- Extracted page text data
################

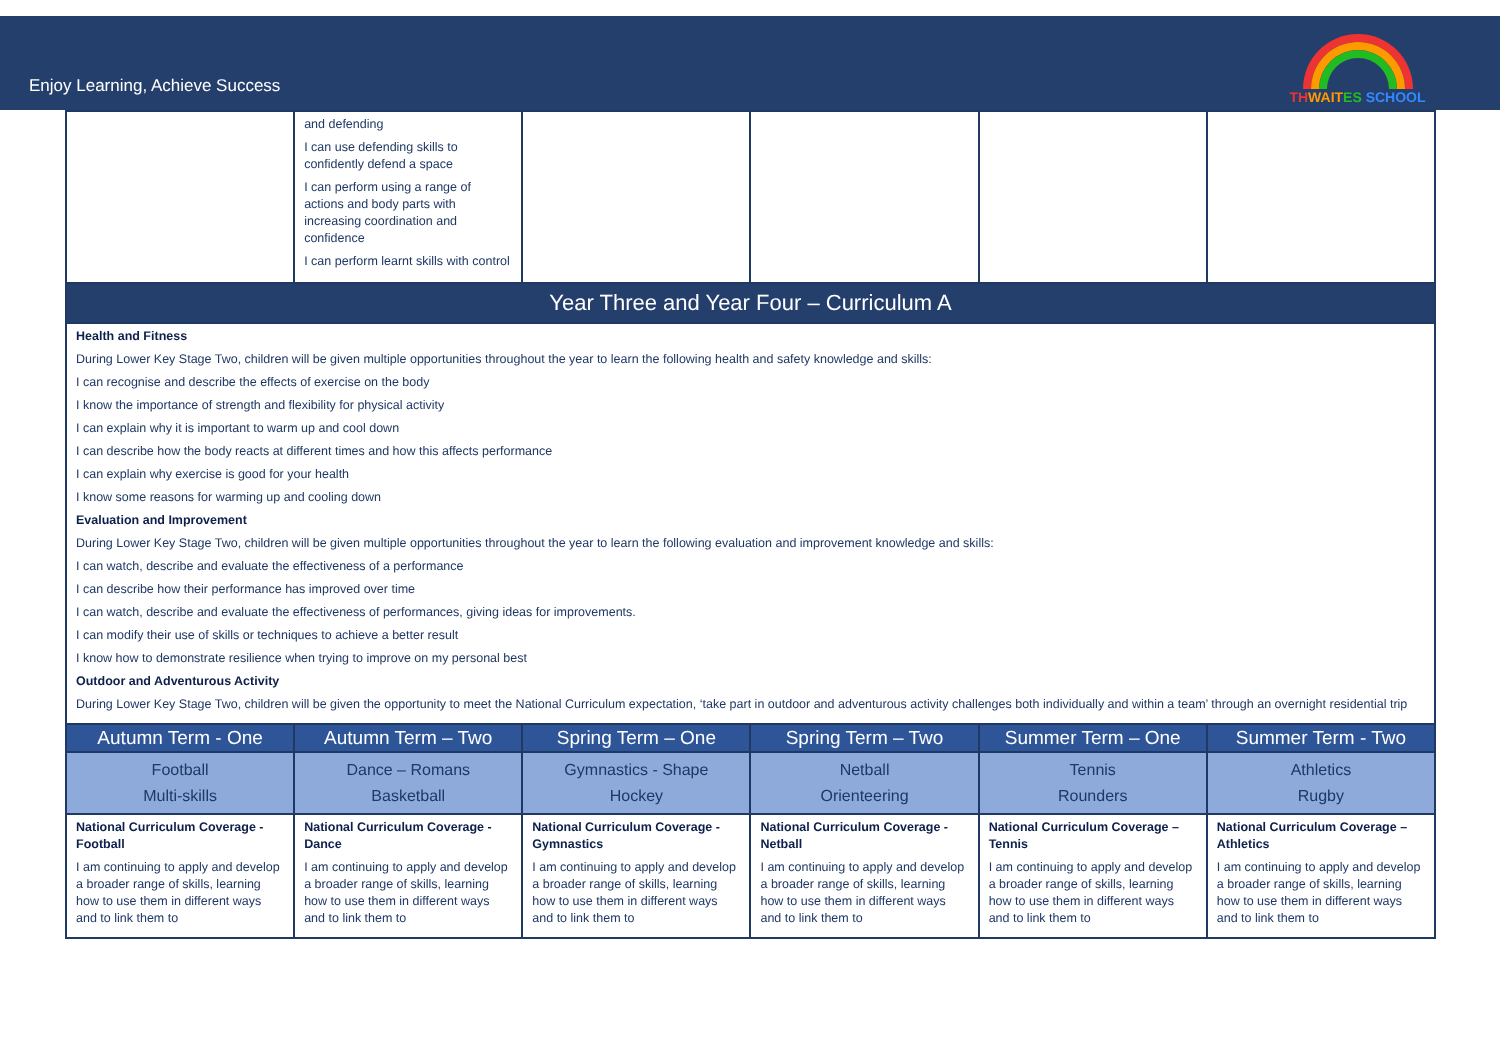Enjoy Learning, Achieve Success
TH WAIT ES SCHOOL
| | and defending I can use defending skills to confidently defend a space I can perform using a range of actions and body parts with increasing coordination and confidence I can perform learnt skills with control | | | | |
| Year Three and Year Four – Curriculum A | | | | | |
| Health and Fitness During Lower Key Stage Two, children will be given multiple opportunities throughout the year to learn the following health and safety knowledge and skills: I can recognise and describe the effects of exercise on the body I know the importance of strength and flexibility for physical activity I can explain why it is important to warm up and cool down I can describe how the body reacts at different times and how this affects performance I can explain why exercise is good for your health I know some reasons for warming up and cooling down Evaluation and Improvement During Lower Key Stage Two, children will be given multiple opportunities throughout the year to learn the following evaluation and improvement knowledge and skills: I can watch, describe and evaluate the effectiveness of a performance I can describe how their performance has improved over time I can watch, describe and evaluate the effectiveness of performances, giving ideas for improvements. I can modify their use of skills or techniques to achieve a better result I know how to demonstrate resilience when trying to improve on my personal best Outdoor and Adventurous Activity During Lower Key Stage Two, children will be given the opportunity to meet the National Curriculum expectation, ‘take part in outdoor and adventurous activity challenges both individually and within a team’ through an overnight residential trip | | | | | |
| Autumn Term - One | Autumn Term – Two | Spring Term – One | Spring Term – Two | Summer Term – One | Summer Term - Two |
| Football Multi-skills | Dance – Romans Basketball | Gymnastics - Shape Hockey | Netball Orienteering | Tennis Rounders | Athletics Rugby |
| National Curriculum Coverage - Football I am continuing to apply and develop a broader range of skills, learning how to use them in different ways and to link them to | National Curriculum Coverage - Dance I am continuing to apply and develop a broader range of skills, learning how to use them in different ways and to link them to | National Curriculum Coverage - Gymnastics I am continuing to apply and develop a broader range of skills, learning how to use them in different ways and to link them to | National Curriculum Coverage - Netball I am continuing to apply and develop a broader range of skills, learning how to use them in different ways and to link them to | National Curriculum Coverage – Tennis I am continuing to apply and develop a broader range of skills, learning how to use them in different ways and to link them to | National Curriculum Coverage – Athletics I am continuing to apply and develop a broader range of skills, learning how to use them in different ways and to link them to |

################

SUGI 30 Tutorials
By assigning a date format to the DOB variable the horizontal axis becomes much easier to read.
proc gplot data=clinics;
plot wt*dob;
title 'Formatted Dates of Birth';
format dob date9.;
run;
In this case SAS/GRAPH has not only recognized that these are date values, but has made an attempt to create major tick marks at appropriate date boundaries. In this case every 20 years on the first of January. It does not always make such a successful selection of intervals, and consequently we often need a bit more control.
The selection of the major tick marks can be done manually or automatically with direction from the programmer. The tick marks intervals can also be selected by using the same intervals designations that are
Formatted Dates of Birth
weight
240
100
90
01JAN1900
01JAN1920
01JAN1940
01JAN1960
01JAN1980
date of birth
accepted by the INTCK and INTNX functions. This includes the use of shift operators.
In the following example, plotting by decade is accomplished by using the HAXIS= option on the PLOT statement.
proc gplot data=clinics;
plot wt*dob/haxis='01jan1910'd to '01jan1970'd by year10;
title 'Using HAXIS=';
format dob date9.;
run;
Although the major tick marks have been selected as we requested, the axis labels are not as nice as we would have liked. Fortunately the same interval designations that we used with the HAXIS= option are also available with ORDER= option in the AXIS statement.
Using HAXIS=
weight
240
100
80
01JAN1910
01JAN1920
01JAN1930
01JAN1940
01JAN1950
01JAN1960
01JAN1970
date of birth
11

################

- Aim of the task
The answer should consist only of the lines above from the one with "Enjoy Learning, Achieve Success" through the one with "Curriculum A | | | | | |", repeated exactly, with no pictures among them.

- Task result
Enjoy Learning, Achieve Success
TH WAIT ES SCHOOL
| | and defending I can use defending skills to confidently defend a space I can perform using a range of actions and body parts with increasing coordination and confidence I can perform learnt skills with control | | | | |
| Year Three and Year Four – Curriculum A | | | | | |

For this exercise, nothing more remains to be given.